Flip It Video: Anxiety Disorders
The anxiety disorders are marked by distressing, persistent anxiety or by dysfunctional anxiety-reducing behaviors. For example, people with social anxiety disorder become extremely anxious in social settings where others might judge them, such as parties, class presentations, or even eating in public. To stave off anxious thoughts and feelings (including physical symptoms such as sweating and trembling), they may avoid going out at all. Even though this behavior reduces their anxiety, it is maladaptive—it does not help them cope with their world.
Let’s take a closer look at three other anxiety disorders:
For two years, Tom, a 27-year-old electrician, was bothered by dizziness, sweating palms, and heart palpitations. He felt on edge and sometimes found himself shaking. Tom was fairly successful in hiding his symptoms from his family and co-workers. But he allowed himself few other social contacts, and occasionally he had to leave work.

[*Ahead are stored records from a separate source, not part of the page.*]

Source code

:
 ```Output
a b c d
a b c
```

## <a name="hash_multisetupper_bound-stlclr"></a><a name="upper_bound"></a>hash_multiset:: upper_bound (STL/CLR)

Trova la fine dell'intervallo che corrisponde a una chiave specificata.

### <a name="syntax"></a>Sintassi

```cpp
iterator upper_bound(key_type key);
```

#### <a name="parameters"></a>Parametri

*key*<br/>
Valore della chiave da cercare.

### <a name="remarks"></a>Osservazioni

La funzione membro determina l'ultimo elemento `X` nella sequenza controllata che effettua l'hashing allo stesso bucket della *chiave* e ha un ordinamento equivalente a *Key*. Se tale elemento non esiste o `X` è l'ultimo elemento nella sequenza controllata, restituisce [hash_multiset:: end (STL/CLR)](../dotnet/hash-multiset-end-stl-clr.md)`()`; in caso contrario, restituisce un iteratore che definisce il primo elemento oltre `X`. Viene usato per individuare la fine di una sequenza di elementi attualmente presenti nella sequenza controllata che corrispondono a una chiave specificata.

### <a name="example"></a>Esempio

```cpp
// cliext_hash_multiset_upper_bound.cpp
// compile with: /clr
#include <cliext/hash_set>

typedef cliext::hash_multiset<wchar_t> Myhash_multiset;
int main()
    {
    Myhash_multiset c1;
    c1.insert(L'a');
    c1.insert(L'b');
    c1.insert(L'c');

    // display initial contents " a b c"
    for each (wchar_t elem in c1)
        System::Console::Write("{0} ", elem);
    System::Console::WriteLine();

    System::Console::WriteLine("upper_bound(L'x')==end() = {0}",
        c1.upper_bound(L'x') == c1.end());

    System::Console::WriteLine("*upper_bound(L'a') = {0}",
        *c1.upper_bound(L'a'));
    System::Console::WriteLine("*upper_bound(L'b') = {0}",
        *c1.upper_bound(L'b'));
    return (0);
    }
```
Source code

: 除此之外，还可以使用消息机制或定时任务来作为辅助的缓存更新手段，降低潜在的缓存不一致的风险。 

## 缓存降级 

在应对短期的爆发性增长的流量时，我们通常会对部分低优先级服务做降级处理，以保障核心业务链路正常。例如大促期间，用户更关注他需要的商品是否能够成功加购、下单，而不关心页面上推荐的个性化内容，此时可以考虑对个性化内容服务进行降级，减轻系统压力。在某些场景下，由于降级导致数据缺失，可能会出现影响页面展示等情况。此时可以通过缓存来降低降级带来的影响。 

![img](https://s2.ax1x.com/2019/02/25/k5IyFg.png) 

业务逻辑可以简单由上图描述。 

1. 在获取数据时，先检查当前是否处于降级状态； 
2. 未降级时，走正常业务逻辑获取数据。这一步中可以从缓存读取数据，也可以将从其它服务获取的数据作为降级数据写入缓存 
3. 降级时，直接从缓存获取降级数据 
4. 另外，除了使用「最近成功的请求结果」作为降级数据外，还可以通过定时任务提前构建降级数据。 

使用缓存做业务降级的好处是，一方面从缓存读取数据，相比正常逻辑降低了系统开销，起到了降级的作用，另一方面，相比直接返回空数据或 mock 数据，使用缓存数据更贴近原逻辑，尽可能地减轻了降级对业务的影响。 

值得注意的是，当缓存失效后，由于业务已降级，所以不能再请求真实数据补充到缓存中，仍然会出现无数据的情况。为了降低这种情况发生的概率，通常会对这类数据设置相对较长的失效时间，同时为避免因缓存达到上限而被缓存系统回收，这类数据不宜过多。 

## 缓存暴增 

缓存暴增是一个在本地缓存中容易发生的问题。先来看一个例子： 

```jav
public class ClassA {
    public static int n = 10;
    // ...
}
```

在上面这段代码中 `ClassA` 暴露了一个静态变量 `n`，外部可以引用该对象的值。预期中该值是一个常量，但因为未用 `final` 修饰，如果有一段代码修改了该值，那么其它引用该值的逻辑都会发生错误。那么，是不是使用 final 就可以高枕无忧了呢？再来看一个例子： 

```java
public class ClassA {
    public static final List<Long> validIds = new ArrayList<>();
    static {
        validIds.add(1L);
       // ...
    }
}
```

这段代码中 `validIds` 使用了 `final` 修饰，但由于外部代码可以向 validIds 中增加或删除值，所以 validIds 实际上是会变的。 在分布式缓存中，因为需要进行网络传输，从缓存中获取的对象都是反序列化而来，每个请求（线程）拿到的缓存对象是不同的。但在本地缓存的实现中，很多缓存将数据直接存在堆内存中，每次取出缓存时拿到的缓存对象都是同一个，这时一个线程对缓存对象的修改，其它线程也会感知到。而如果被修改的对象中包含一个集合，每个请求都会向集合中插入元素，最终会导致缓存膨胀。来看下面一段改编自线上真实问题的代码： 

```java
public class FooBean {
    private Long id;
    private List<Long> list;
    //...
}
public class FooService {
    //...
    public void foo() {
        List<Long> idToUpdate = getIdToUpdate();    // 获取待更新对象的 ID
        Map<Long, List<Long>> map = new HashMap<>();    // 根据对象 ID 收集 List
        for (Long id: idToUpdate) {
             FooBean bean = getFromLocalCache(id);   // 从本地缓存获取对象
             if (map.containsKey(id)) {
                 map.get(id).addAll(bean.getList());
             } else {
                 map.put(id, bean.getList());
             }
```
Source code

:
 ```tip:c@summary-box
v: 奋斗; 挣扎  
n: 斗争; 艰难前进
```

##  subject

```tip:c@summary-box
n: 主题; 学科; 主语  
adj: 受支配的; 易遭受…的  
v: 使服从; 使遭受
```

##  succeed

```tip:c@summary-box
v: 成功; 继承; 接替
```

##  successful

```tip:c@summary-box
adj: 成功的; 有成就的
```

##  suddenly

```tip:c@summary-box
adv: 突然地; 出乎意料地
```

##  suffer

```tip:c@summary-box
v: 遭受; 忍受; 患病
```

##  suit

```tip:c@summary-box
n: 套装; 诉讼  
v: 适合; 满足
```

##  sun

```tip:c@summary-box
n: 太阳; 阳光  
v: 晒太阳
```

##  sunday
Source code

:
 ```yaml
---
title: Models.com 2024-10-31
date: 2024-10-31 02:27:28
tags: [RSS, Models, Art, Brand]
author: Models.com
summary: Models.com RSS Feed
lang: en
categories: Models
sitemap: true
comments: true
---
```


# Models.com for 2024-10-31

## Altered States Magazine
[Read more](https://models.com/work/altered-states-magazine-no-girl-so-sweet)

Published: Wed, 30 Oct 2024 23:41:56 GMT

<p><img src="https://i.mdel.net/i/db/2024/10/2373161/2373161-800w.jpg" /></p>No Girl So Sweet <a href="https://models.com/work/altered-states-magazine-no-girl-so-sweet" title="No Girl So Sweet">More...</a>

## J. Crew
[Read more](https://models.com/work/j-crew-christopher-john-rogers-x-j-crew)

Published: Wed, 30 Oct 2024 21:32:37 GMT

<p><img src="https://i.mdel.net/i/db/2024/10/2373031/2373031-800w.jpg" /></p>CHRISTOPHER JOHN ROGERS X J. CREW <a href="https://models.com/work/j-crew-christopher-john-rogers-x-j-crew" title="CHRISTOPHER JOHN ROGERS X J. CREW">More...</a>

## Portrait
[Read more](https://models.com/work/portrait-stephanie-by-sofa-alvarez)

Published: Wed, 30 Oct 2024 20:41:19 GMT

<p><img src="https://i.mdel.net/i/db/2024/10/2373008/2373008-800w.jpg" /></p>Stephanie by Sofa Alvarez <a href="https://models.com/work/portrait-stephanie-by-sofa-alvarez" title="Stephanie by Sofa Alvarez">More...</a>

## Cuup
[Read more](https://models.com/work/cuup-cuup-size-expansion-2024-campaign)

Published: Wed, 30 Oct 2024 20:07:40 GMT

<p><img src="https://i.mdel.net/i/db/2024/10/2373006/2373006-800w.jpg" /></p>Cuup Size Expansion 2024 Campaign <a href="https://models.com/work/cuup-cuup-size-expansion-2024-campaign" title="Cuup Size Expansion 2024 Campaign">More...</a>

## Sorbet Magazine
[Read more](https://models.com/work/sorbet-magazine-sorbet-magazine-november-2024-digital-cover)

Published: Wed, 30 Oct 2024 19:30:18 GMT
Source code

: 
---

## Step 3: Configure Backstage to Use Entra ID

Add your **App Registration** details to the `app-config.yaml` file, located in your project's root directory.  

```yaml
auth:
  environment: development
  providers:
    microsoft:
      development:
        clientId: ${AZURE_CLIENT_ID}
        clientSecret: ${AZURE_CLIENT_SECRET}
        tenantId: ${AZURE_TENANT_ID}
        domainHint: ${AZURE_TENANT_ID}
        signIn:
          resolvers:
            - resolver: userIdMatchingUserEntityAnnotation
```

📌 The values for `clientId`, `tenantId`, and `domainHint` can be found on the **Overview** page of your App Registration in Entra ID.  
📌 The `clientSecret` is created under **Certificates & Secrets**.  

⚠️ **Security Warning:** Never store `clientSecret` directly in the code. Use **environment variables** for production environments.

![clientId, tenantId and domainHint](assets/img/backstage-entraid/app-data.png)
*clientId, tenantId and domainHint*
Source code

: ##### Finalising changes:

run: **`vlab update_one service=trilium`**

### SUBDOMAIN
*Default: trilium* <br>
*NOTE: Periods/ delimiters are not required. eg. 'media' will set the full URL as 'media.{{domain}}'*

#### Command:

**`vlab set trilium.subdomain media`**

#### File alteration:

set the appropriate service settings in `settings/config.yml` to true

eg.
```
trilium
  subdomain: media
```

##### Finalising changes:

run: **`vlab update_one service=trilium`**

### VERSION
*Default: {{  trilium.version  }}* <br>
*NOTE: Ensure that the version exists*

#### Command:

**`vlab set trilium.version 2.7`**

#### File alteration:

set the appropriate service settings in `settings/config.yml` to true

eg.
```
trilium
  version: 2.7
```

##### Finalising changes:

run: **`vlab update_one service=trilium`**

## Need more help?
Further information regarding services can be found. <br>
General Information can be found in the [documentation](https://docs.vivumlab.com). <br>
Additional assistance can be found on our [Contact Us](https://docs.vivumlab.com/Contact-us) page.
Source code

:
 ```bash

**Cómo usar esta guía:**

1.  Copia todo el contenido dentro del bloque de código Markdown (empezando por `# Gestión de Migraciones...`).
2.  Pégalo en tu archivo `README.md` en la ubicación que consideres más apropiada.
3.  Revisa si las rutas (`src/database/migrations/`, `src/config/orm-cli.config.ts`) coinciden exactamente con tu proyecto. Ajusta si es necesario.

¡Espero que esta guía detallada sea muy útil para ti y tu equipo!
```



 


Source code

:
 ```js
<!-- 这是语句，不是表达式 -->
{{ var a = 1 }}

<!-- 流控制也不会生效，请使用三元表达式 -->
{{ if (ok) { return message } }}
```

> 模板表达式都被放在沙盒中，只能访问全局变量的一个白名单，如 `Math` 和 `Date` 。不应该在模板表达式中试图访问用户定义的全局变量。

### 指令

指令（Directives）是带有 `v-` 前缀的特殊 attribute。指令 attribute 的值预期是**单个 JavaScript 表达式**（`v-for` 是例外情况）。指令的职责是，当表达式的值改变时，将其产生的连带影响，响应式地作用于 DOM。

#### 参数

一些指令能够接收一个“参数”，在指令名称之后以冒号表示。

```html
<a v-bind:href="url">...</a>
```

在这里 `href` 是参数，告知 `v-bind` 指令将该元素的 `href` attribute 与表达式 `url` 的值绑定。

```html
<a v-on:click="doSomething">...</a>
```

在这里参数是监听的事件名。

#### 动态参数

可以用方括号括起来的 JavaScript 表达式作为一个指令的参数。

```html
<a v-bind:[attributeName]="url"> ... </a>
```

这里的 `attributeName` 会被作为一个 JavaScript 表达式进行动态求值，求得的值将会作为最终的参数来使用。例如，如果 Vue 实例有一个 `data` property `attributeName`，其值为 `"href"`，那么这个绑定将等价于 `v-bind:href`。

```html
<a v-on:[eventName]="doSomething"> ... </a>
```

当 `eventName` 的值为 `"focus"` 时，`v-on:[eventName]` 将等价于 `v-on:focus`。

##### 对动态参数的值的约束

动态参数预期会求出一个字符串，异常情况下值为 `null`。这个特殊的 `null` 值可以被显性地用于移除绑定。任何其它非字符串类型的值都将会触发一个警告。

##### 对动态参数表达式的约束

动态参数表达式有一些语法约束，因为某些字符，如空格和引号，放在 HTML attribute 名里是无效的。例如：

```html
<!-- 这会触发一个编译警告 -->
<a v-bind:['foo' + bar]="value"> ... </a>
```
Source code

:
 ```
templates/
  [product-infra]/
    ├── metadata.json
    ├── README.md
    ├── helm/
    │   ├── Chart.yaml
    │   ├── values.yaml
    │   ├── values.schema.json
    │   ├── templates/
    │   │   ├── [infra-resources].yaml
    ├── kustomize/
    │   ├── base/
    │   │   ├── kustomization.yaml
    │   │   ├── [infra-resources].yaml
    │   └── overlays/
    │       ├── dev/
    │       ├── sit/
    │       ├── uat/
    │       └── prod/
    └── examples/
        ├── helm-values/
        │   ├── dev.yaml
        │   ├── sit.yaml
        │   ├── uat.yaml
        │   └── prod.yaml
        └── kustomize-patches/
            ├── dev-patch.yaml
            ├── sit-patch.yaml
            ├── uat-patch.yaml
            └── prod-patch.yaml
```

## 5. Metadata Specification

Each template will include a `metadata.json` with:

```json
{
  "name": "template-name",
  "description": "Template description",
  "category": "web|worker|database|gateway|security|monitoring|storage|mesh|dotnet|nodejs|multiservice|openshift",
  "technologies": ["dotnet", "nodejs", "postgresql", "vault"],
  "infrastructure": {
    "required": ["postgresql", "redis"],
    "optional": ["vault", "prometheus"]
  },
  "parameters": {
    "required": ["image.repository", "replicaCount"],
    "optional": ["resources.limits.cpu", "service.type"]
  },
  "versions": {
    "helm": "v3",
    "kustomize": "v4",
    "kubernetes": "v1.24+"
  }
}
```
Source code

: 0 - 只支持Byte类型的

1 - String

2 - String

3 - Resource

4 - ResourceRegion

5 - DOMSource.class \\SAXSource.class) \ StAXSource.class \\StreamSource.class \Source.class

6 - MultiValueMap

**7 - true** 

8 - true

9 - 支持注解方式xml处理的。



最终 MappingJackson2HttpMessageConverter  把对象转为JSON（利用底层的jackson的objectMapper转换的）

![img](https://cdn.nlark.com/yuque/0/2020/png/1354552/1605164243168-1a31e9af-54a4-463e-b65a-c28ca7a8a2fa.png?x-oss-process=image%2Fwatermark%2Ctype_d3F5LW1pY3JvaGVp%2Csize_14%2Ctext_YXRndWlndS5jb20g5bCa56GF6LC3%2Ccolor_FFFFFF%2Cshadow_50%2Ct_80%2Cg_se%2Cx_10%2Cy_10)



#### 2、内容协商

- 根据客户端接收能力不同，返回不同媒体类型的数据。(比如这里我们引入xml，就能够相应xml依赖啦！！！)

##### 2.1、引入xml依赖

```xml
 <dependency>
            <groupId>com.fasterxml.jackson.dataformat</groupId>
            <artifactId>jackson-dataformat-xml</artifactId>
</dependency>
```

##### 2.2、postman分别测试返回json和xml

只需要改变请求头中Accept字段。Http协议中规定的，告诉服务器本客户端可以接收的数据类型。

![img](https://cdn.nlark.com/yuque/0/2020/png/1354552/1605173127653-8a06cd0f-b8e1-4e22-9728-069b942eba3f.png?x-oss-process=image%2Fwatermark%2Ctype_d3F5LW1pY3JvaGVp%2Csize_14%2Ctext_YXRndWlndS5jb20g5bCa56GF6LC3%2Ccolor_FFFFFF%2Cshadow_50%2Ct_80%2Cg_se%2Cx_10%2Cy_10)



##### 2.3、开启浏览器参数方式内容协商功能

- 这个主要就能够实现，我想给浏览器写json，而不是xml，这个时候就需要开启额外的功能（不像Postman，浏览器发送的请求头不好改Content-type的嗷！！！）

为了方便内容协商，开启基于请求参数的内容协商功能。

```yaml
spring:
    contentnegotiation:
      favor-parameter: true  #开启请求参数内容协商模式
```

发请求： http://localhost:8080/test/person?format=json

Neither his family doctor nor a neurologist was able to find any physical problem.
Tom’s unfocused, out-of-control, agitated feelings suggest generalized anxiety disorder, which is marked by excessive and uncontrollable worry that persists for six months or more. People with this condition (two-thirds are women) worry continually, and they are often jittery, agitated, and sleep-deprived (McLean & Anderson, 2009). Their gaze becomes fixated on potential threats (Pergamin-Hight et al., 2015). Concentration is difficult as attention switches from worry to worry. Their tension and apprehension may leak out through furrowed brows, twitching eyelids, trembling, perspiration, or fidgeting from autonomic nervous system arousal.
The person usually cannot identify, and therefore relieve or avoid, the tension’s cause. To use Sigmund Freud’s term, the anxiety is free-floating (not linked to a specific stressor or threat). Generalized anxiety disorder is often accompanied by depressed mood, but even without depression it tends to be disabling (Hunt et al., 2004; Moffitt et al., 2007). Moreover, it may lead to physical problems, such as high blood pressure. As time passes, however, emotions tend to mellow, and by age 50, generalized anxiety disorder becomes fairly rare (Rubio & López-Ibor, 2007).
Many people can experience an intense anxiety that escalates into a terrifying panic attack—a minutes-long episode of intense fear that something horrible is about to happen. Irregular heartbeat, chest pains, shortness of breath, choking, trembling, or dizziness may accompany the panic. One woman recalled suddenly feeling
hot and as though I couldn’t breathe. My heart was racing and I started to sweat and tremble and I was sure I was going to faint. Then my fingers started to feel numb and tingly and things seemed unreal. It was so bad I wondered if I was dying and asked my husband to take me to the emergency room. By the time we got there (about 10 minutes) the worst of the attack was over and I just felt washed out (Greist et al., 1986).
For the 3 percent of people with panic disorder, panic attacks are recurrent. These anxiety tornados strike suddenly, wreak havoc, and disappear, but are not forgotten. Ironically, worries about anxiety—perhaps fearing another panic attack, or fearing anxiety-related symptoms in public—can amplify anxiety symptoms (Olatunji & Wolitzky-Taylor, 2009). After several panic attacks, people may avoid situations where panic might strike. If their fear is intense enough, people may develop agoraphobia—fear or avoidance of public situations from which escape might be difficult. Given such fear, people may avoid being outside the home, in a crowd, or in an elevator. Smokers have at least a doubled risk of panic disorder and greater symptoms when they do have an attack (Knuts et al., 2010; Zvolensky & Bernstein, 2005). Because nicotine is a stimulant, lighting up doesn’t lighten us up.
Charles Darwin began suffering from panic disorder at age 28, after spending five years sailing the world. He moved to the country, avoided social gatherings, and traveled only in his wife’s company. But the relative seclusion did free him to develop his evolutionary theory. “Even ill health,” he reflected, “has saved me from the distraction of society and its amusements” (quoted in Ma, 1997).
We all live with some fears. But people with phobias are consumed by a persistent, irrational fear and avoidance of some object, activity, or situation. Specific phobias may focus on animals, insects, heights, blood, or close spaces (Figure 66.1). Many people avoid the triggers (such as high places) that arouse their fear, and they manage to live with their phobia. Others are incapacitated by their efforts to avoid the feared situation. Marilyn, an otherwise healthy and happy 28-year-old, so feared thunderstorms that she felt anxious as soon as a weather forecaster mentioned possible storms later in the week. If her husband was away when a storm was forecast, she often stayed with a close relative. During a storm, she hid from windows and buried her head to avoid seeing the lightning.